Verificaciones

ABC 02/03/14
JON JUARISTI

· Es alarmante que González Pons haya confundido la actividad de los «verificadores internacionales» con una forma de trabajo

LOS verificadores trabajan para ETA»: nada me ha producido tanto estupor, esta pasada semana, como la taxativa afirmación de Esteban González Pons acerca de la respetable banda de Ram Manikkalingam y Ronnie Kasrils, también conocida como Comisión Internacional de Verificación. Lo que dicha banda perpetra puede favorecer a ETA, pero ¿qué tiene que ver eso con trabajar? Los verificadores viajan, se alojan en hoteles de cinco estrellas, cobran un pastón de no se sabe quién, desayunan con el lendakari y se graban en vídeos con etarras disfrazados de etarras. ¿Dónde entra el trabajo en esta variada serie de actividades? Mal, muy mal debe de andar el trabajo en España para que González Pons lo confunda con aquello a lo que se dedican Ram y Ronnie, o sea, los Dixie y Pixie de la Verificación Internacional, como los habría llamado mi añorada Carmen Calvo Poyatos, a quien no le habrían engatusado tan fácilmente Ram y Ron con sus pretensiones laborales y proletarias, porque Carmen Calvo sabía distinguir muy bien entre el trabajo y el hiphop o lo que ella hiciera en el Ministerio de Cultura.

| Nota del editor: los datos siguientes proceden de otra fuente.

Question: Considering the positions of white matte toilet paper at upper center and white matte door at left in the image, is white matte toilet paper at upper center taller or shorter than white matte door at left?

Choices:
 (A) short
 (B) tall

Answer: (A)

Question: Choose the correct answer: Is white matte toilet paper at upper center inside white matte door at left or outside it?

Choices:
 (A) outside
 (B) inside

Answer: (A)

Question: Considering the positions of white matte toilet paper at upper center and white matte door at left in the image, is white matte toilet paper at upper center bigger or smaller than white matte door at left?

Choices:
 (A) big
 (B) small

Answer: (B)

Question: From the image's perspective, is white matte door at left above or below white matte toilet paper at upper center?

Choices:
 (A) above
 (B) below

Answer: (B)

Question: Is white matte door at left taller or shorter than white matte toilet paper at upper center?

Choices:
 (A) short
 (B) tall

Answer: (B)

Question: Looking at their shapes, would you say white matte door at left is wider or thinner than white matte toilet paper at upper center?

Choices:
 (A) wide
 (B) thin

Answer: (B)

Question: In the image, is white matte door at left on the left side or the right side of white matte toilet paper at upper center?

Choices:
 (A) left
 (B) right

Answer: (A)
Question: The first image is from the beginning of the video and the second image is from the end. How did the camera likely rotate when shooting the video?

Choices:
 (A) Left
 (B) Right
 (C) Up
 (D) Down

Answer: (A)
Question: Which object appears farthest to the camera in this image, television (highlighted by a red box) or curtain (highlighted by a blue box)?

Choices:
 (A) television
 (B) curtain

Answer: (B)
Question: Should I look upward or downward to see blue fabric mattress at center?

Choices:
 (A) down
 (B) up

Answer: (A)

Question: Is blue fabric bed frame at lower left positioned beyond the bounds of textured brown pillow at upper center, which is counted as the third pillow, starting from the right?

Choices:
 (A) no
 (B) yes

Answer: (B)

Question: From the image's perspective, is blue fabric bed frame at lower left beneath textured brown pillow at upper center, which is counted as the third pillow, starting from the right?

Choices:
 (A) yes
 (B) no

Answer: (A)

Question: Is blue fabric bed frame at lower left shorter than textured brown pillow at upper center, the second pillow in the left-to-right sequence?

El vídeo de la Verificación Internacional de la Entrega del Arsenal o de ETA a ETA y tiro porque me peta, que es todo lo que conocemos de las hazañas de la Comisión, no podría en ningún caso ser calificado de testimonio o prueba de una actividad laboral. Si acaso, atestiguaría un prolegómeno, un parergon, que dirían los clásicos. Estaríamos, según tal hipótesis, ante un acontecimiento preliminar, previo al trabajo propiamente dicho. En efecto, lo grabado en el famoso vídeo parece ser, según todos los indicios, un casting en el que Ram y Ron tratan de convencer a la audiencia o a quien corresponda, no tanto de la improbable conversión de ETA al pacifismo y a la democracia parlamentaria como de la idoneidad de los propios verificadores para actuar en una película de, pongamos por caso, Quentin Tarantino.

Porque la escena de Ram y Ron con los dos etarras de Toulouse parece sacada de aquel episodio de «Pulp Fiction» en el que el boxeador Butch Coolidge (Bruce Willis) y el gánster Marsellus Wallace (Ving Rhames), secuestrados por los sádicos Maynard (Duane Whitaker) y Zed (Peter Greene), comparten minutos de angustia en el sótano de una tienda de antigüedades llena de armas con «el Tarado», un esclavo sexual de sus captores. Los etarras del vídeo tuvieron incluso el detalle de cambiar la indumentaria habitual de los portavoces de la banda (pasamontañas con boina) por sendas versiones muy logradas de las mallas y capucha de «el Tarado», probablemente a petición de los propios verificadores.

Es indudable que la semejanza entre ambas secuencias nada tiene de casual, e incluso hay un toque de genialidad en el homenaje que rinde el vídeo de Toulouse a su modelo cinematográfico, porque juega no solamente con el parecido físico entre Ram Manikkalingam y Ving Rhames (y con la paronomasia entre el nombre del primero y el apellido del segundo), sino también con el hecho de que el guión de «Pulp Fiction» fuera concebido y escrito por Tarantino en Ámsterdam, ciudad donde tiene su domicilio Ram Manikkalingam y la fuente principal de sus finanzas, según dicen ellos, la Comisión Internacional de Verificación.

Posiblemente, en un futuro no muy lejano, Ram y Ronnie, los Dixie y Pixie o los Butch y Wallace de la Verificación Internacional, trabajarán en algo, a lo mejor en el cine. No hay que preocuparse por ellos. No han sido menos ministros en otro tiempo que la estupenda Carmen Calvo Poyatos, y seguro que sabrán salir adelante en esta vida, trabajando o haciendo lo de siempre.